Estimates of the thermal position index focused on peak flight seasons for three butterfly species with divergent thermal tolerances. A more thorough estimate of the effects of temperature extremes on butterfly, or other species’, biology would require temperature monitoring throughout the year. We do not discount the potential importance of microclimates at other times of year, but our main focus was on measuring thermal position of habitats during the warmest periods of butterfly activity. Consequently, repeated surveys at each site assessed different temperature regimes, separated by several weeks, which we treated as independent data points. Growing frequency and severity of extreme weather is expected to cause negative population growth among many species, but local losses of species might require several years of such climate-driven declines.

Conclusions

Monitoring the biological impacts of extreme weather will require a broad array of remote sensing tools and techniques, ranging from broad-scale models drawing on coarse resolution remote sensing to UAV-based measurements that can directly observe within-habitat variation at scales relevant to site-level habitat management. Exposure to extreme temperatures that exceed species’ tolerances increase their extinction risk across broad regions. This study demonstrates that such models can be translated to within-habitat scales, and identify microclimatic variability that is validated by in situ temperature measurements for individual species. We believe this work offers one avenue to expand monitoring efforts for biological diversity that can inform practical conservation management.

Additional Information and Declarations

Competing Interests

The authors declare there are no competing interests.

Author Contributions

Gabrielle Ednie conceived and designed the experiments, performed the experiments, analyzed the data, prepared figures and/or tables, authored or reviewed drafts of the article, and approved the final draft.

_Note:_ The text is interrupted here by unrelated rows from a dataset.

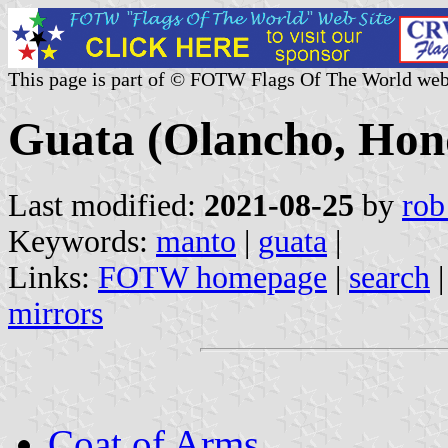
This page is part of © FOTW Flags Of The World web
Guata (Olancho, Hon
Last modified:
2021-08-25
by
rob
Keywords:
manto
|
guata
|
Links:
FOTW homepage
|
search
mirrors
Coat of Arms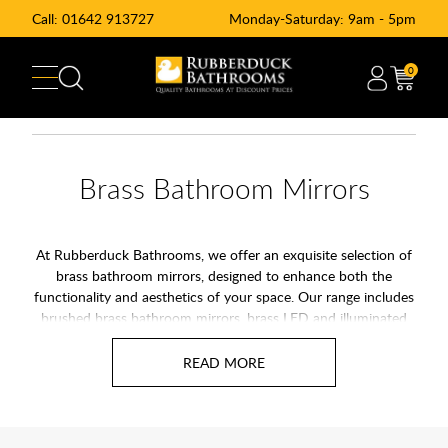
Call:
01642 913727
Monday-Saturday: 9am - 5pm
0
Brass Bathroom Mirrors
At Rubberduck Bathrooms, we offer an exquisite selection of
brass bathroom mirrors, designed to enhance both the
functionality and aesthetics of your space. Our range includes
brushed brass bathroom mirrors, brass LED and illuminated
mirrors, and brass framed mirrors, ensuring a cohesive and
stylish look throughout your bathroom.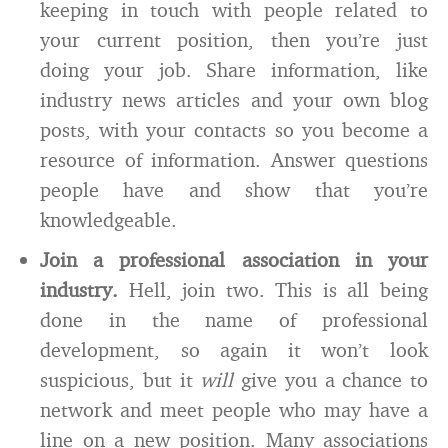
keeping in touch with people related to
your current position, then you’re just
doing your job. Share information, like
industry news articles and your own blog
posts, with your contacts so you become a
resource of information. Answer questions
people have and show that you’re
knowledgeable.
Join a professional association in your
industry.
Hell, join two. This is all being
done in the name of professional
development, so again it won’t look
suspicious, but it
will
give you a chance to
network and meet people who may have a
line on a new position. Many associations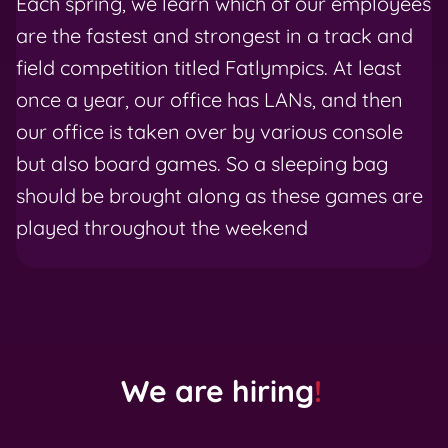
Each spring, we learn which of our employees
are the fastest and strongest in a track and
field competition titled Fatlympics. At least
once a year, our office has LANs, and then
our office is taken over by various console
but also board games. So a sleeping bag
should be brought along as these games are
played throughout the weekend
We are hiring
!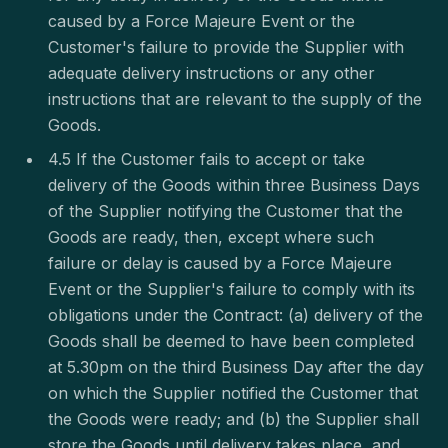
caused by a Force Majeure Event or the
Customer's failure to provide the Supplier with
adequate delivery instructions or any other
instructions that are relevant to the supply of the
Goods.
4.5 If the Customer fails to accept or take
delivery of the Goods within three Business Days
of the Supplier notifying the Customer that the
Goods are ready, then, except where such
failure or delay is caused by a Force Majeure
Event or the Supplier's failure to comply with its
obligations under the Contract: (a) delivery of the
Goods shall be deemed to have been completed
at 5.30pm on the third Business Day after the day
on which the Supplier notified the Customer that
the Goods were ready; and (b) the Supplier shall
store the Goods until delivery takes place, and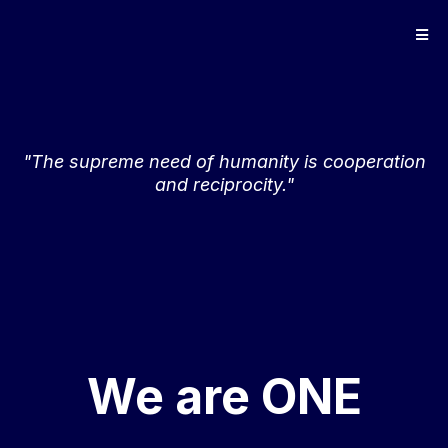
"The supreme need of humanity is cooperation
and reciprocity."
We are ONE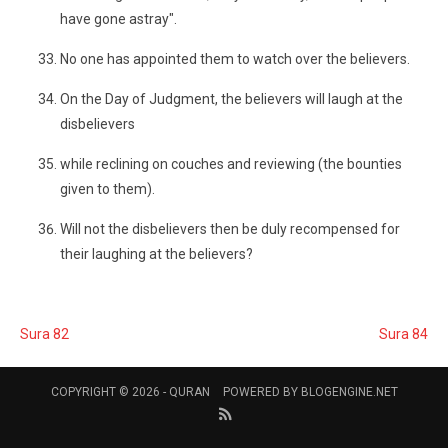
have gone astray".
No one has appointed them to watch over the believers.
On the Day of Judgment, the believers will laugh at the
disbelievers
while reclining on couches and reviewing (the bounties
given to them).
Will not the disbelievers then be duly recompensed for
their laughing at the believers?
Sura 82
Sura 84
COPYRIGHT © 2026 -
QURAN
POWERED BY
BLOGENGINE.NET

Jeremy T. Kerr conceived and designed the experiments, authored or reviewed drafts of the article, and approved the final draft.

Field Study Permissions

The following information was supplied relating to field study approvals (i.e., approving body and any reference numbers):

Field experiments and drone use were approved by Ontario Parks.

Data Availability

The following information was supplied regarding data availability:

Raw data are available in the Supplemental Files.

Funding

This research was supported by a Discovery Grant and Discovery Accelerator funds from the Natural Sciences and Engineering Research Council of Canada (NSERC), with additional support from funds associated with the University Research Chair in Macroecology and Conservation, both to Jeremy T. Kerr. Gabrielle Ednie received support from a NSERC Canada Graduate Scholarship (master’s) and a Fonds de recherche du Québec: Nature et technologies (FRQNT) master research scholarship. The funders had no role in study design, data collection and analysis, decision to publish, or preparation of the manuscript.